Amortized Inference and Production Latency

The classification methods of instance-based learning and model-based learning actually imply a change in the design philosophy from traditional to modern models. In model-based learning, when using the final product, the model, we don’t actually utilize the training dataset, as we have already obtained the desired model parameters. To achieve good results, we often need a large amount of data for training. In contrast, instance-based learning directly uses the dataset to make the model operate. It doesn’t require a vast amount of data to help adjust model parameters, thus even a small-scale dataset can yield good results.

Looking at it this way, traditional machine learning models seem quite good, so why do we still need model-based learning? Besides the well-known fact that modern deep learning models perform better in image, video, and natural language processing, there are deeper reasons.

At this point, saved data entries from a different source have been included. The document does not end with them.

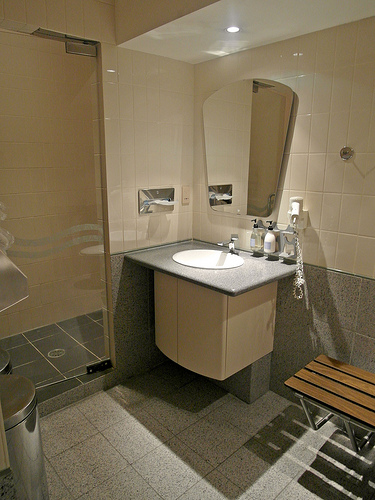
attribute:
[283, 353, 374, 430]
bench — wooden, brown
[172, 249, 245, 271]
sink — small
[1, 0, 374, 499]
bathroom — lit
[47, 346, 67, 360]
drain — circular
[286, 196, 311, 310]
hairdryer — white, mounted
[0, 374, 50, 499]
garbage can — silver, shiny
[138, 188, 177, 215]
paper tower dispense — silver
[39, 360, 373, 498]
tile — grey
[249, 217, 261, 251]
soap dispenser — mounted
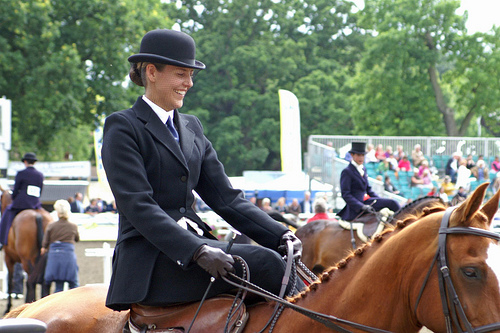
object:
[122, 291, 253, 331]
saddle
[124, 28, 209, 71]
hat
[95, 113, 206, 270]
sleeve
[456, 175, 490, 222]
ear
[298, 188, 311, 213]
fan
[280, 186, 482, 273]
horses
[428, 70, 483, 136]
branch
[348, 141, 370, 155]
hat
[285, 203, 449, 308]
mane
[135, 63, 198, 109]
head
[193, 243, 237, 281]
gloves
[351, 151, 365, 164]
head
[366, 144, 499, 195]
fans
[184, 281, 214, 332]
crop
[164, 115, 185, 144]
tie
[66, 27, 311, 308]
lady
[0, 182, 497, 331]
horse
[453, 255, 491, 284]
horse's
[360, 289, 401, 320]
horse's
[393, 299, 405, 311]
brown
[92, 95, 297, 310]
shirt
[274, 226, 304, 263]
hands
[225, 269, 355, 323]
reins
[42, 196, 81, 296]
person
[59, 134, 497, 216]
group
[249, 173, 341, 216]
spectators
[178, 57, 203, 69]
ribbon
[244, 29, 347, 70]
leaves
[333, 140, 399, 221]
man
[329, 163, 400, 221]
jacket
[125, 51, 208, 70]
brim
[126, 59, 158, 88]
hair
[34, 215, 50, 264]
tail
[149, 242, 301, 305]
pants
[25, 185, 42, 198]
number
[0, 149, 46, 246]
man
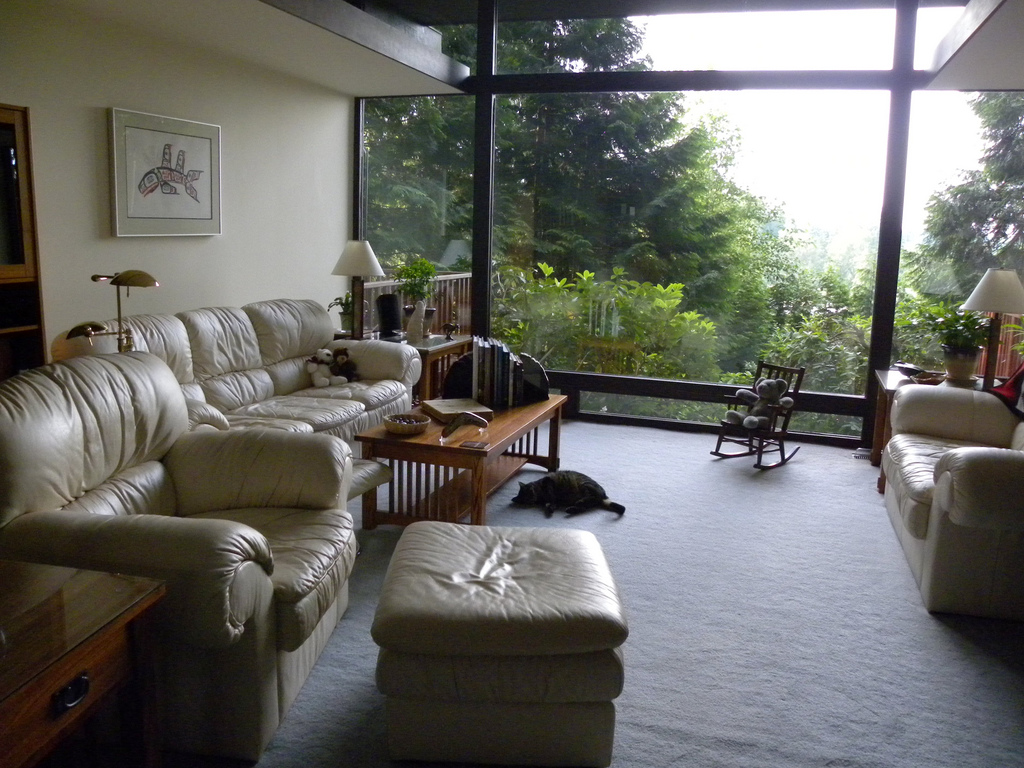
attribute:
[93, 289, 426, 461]
sofa — creamed color , leather 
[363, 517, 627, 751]
ottoman — leather , cream color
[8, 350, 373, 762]
armchair — cream color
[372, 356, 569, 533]
coffee table — wooden , brown 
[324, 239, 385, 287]
lamp shade — white 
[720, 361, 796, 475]
rocking chair — small 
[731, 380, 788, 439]
stuffed animal — stuffed 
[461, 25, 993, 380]
trees — Green , leafy 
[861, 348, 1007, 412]
table — small 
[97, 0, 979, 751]
living room — big 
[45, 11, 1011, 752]
room — big 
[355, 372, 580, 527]
table — wooden 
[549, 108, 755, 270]
tree — large, green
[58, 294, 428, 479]
sofa — large , white 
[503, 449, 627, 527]
cat — black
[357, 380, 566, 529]
coffee table — wooden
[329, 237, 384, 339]
lamp shade — white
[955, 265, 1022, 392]
lamp shade — white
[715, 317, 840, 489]
chair — wooden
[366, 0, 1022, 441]
window — large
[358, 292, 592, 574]
table — wooden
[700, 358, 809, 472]
chair — small 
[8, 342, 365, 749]
chair — large , white 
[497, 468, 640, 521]
cat — black 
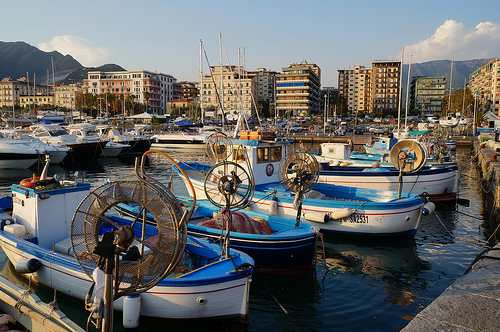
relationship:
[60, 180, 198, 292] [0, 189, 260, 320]
fan on boat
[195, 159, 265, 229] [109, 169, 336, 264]
fan on boat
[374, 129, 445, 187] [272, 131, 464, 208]
fan on boat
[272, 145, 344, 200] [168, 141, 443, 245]
fan on boat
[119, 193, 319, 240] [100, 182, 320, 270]
bed on blue boat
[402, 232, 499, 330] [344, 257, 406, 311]
sidewalk near water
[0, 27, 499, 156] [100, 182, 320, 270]
masts on blue boat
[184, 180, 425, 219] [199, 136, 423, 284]
stripe on boat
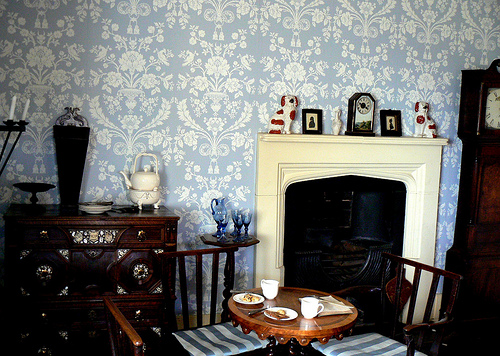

From the working principle of kNN that we provided as an example, we can understand that the problem with instance-based learning is that each inference consumes a lot of computing time, as it is essentially a traversal operation. It needs to access all known instances to derive results, and each inference time increases with the size of the dataset. Model-based learning, on the other hand, spends most of its time on training, and once the parameters training is complete, the model won’t take much time for inference once deployed. Model-based learning is essentially an “amortized inference” that shifts the complex inference steps to the training phase, thus reducing the response time of the model in a production environment. This greatly improves the user experience in the production environment.

Thinking Outside the Box

In real-world scenarios, whether using instance-based learning or model-based learning, they both require specific problem analysis. In many real-world scenarios that need implementation, traditional machine learning systems often suffice. For example, in anomaly detection in factories or regulated fields like banking credit and healthcare, where strong oversight and interpretability are crucial. However, for issues demanding high accuracy with difficult-to-describe features, like facial recognition or AI customer service, model-based learning performs better.

Machine learning models are always designed to solve real business problems. As software engineers or professionals in the computer field, we must remember that software exists to reduce costs and improve efficiency. Therefore, before we start to work on a task, we should ask our boss about the business objectives, as building a model may not be the ultimate goal. How will the company benefit from this model? Is there a more cost-effective solution? These are the crucial questions, as they determine how we define the problem, what algorithm we choose, how we evaluate the model, and how much effort we spend on fine-tuning it. Business needs dictate technology. A good software engineer isn’t necessarily the one with the highest technical skills but the one with the deepest understanding of the business and the ability to always prioritize the company’s interests by providing optimal solutions.